> [DIRECTIONS]: What should be copied is the stretch of entries below from the line with "TABLE 1 Instruments" up to and including the line with "FIGURE 9 The", exactly and without images.

> [SOURCE RECORDS]:
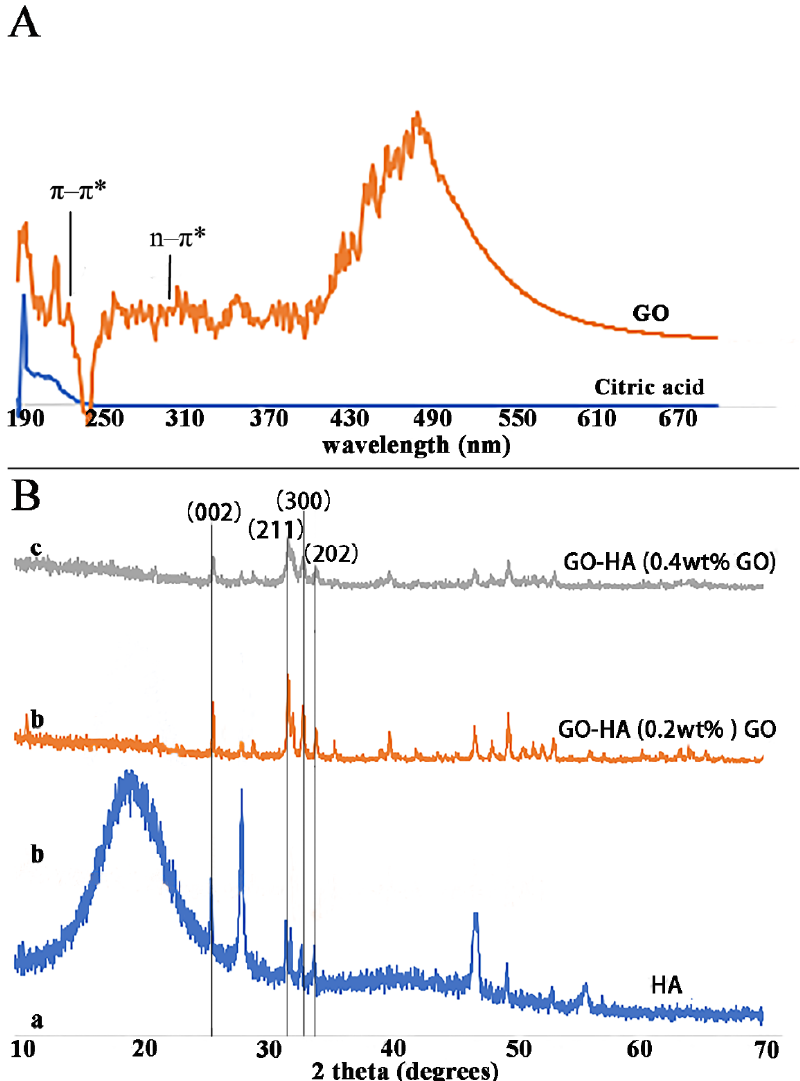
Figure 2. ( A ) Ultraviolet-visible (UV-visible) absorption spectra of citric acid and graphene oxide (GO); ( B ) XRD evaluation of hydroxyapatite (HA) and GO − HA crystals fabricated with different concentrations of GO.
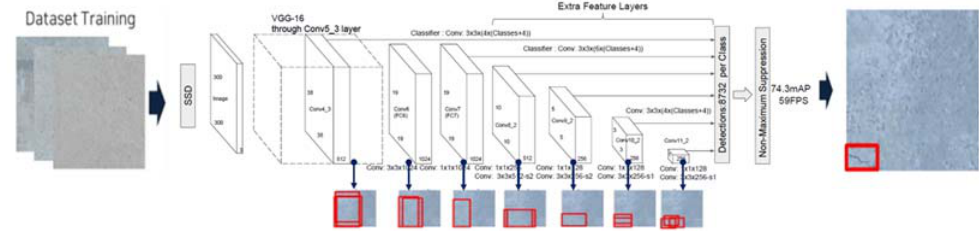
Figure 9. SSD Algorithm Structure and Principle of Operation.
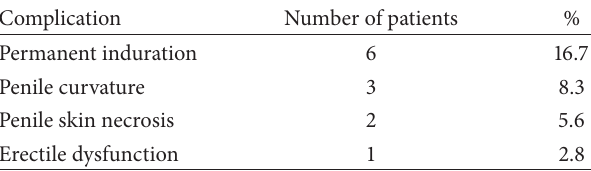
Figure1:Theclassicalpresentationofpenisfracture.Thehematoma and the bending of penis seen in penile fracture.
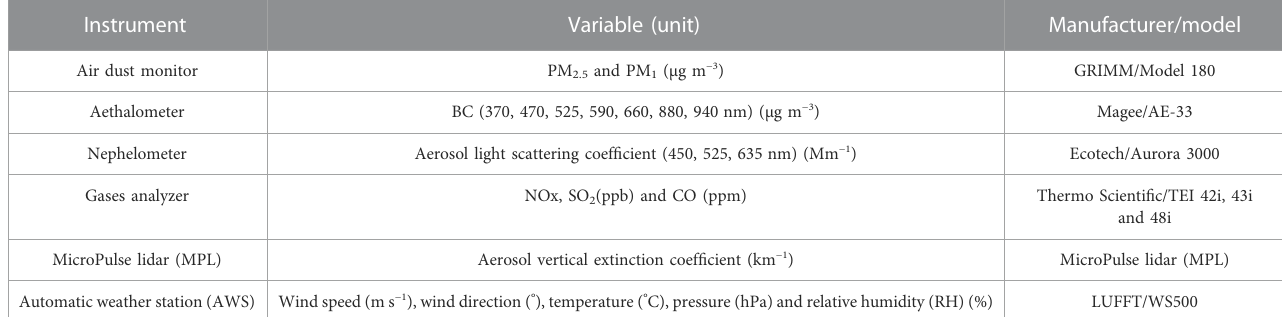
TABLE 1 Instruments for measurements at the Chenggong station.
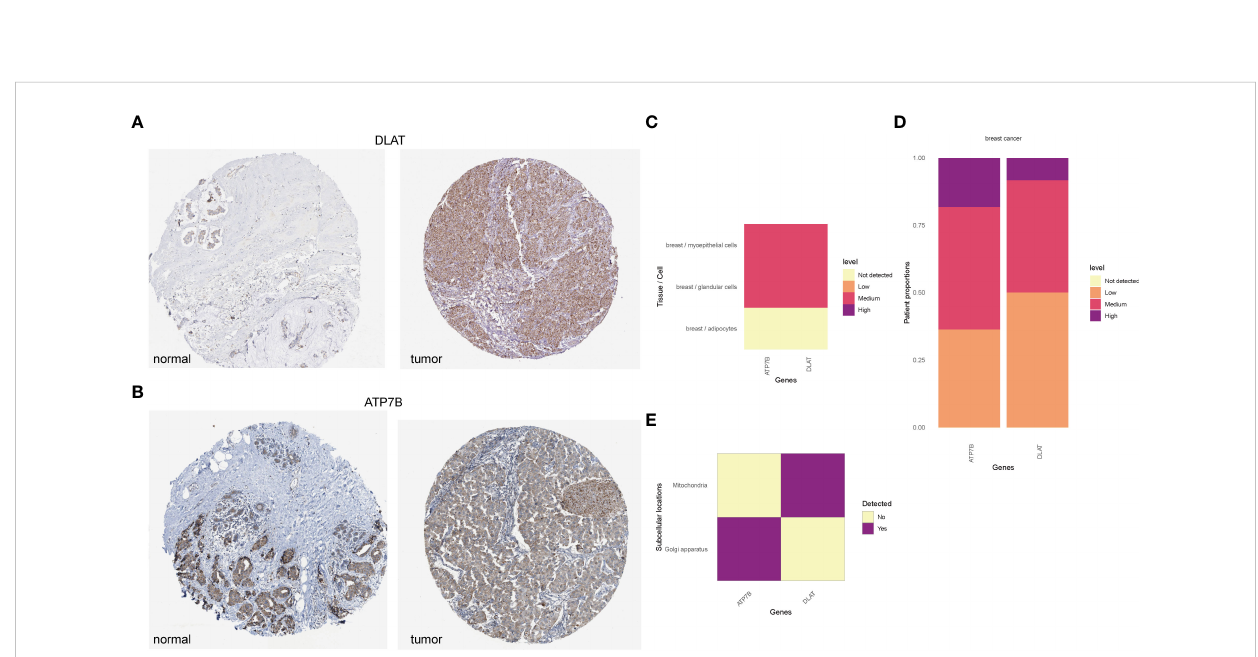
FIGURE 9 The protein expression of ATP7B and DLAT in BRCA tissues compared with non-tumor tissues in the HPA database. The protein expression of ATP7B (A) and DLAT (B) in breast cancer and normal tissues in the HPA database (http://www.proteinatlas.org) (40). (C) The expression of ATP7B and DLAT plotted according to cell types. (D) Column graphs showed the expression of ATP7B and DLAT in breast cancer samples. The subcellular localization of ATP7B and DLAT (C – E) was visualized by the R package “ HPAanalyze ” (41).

...

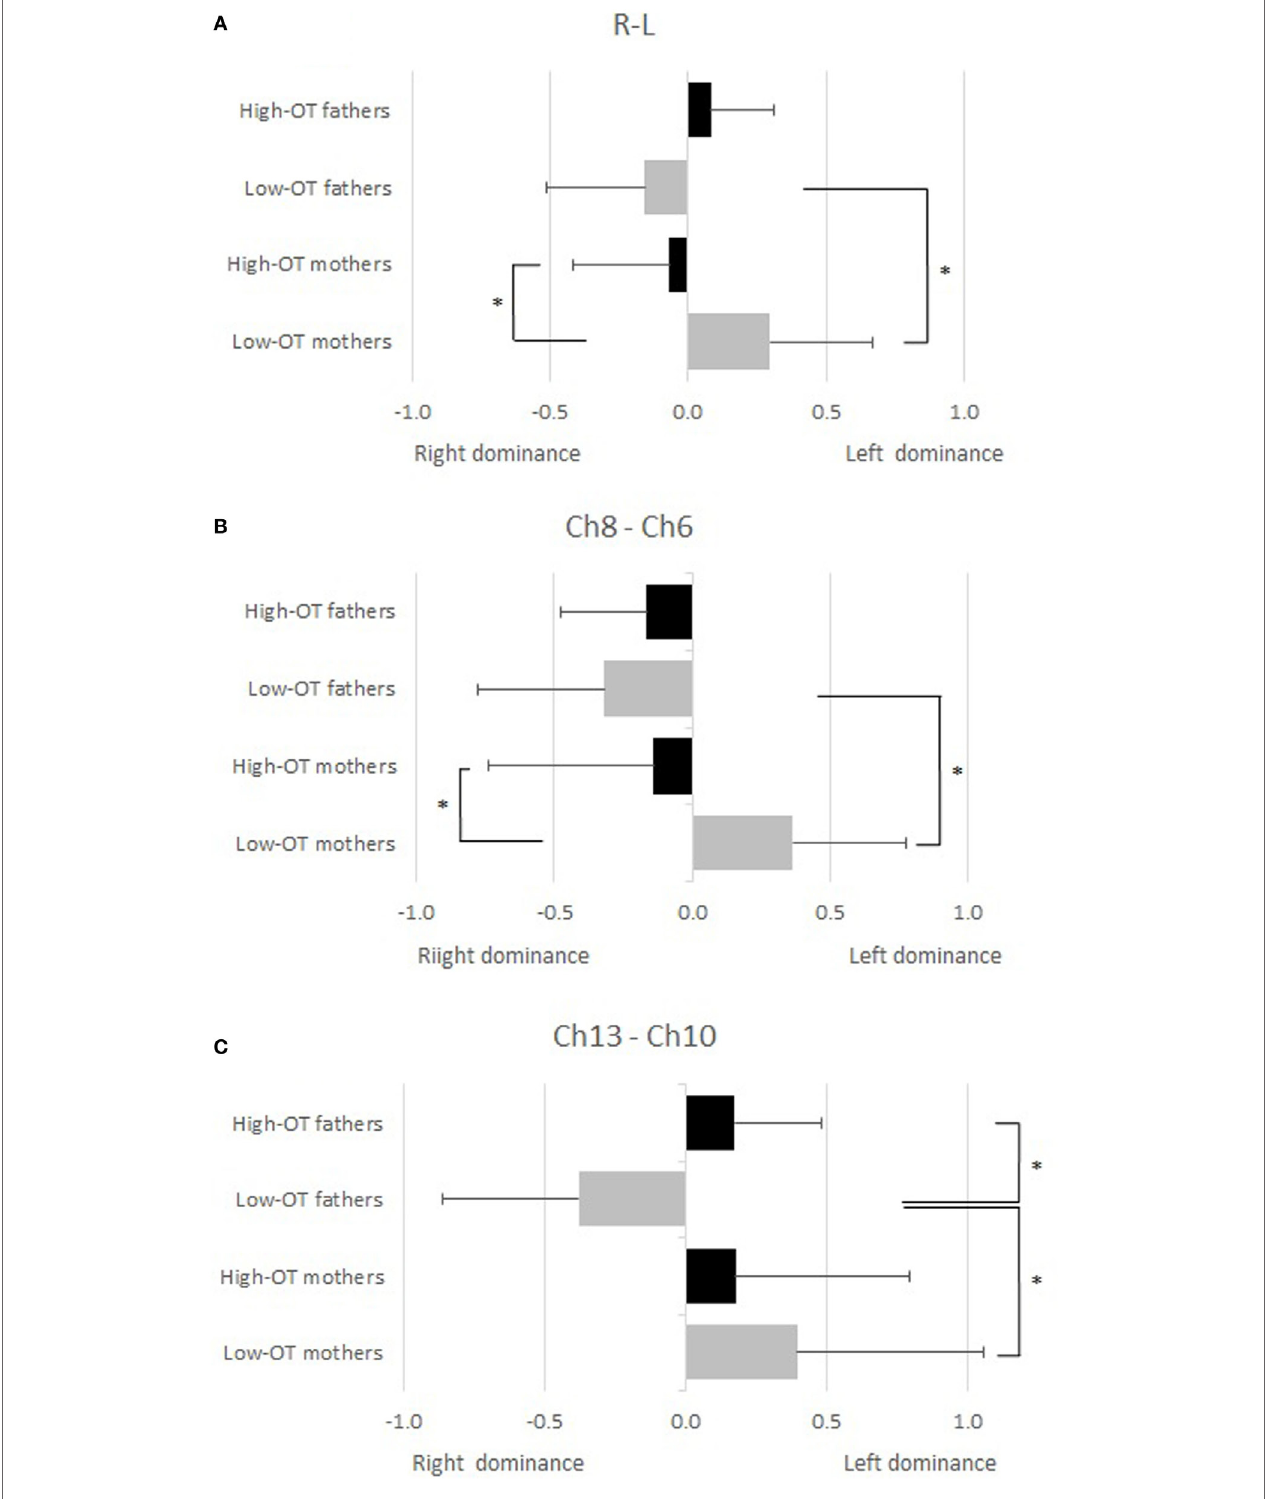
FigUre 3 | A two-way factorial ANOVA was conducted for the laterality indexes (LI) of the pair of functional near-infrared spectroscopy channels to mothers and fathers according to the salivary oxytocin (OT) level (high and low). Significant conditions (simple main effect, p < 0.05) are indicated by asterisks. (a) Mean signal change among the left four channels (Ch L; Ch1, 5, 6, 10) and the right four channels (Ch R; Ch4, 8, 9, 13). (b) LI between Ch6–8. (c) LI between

> [WRITTEN ANSWER]:
TABLE 1 Instruments for measurements at the Chenggong station.
FIGURE 9 The protein expression of ATP7B and DLAT in BRCA tissues compared with non-tumor tissues in the HPA database. The protein expression of ATP7B (A) and DLAT (B) in breast cancer and normal tissues in the HPA database (http://www.proteinatlas.org) (40). (C) The expression of ATP7B and DLAT plotted according to cell types. (D) Column graphs showed the expression of ATP7B and DLAT in breast cancer samples. The subcellular localization of ATP7B and DLAT (C – E) was visualized by the R package “ HPAanalyze ” (41).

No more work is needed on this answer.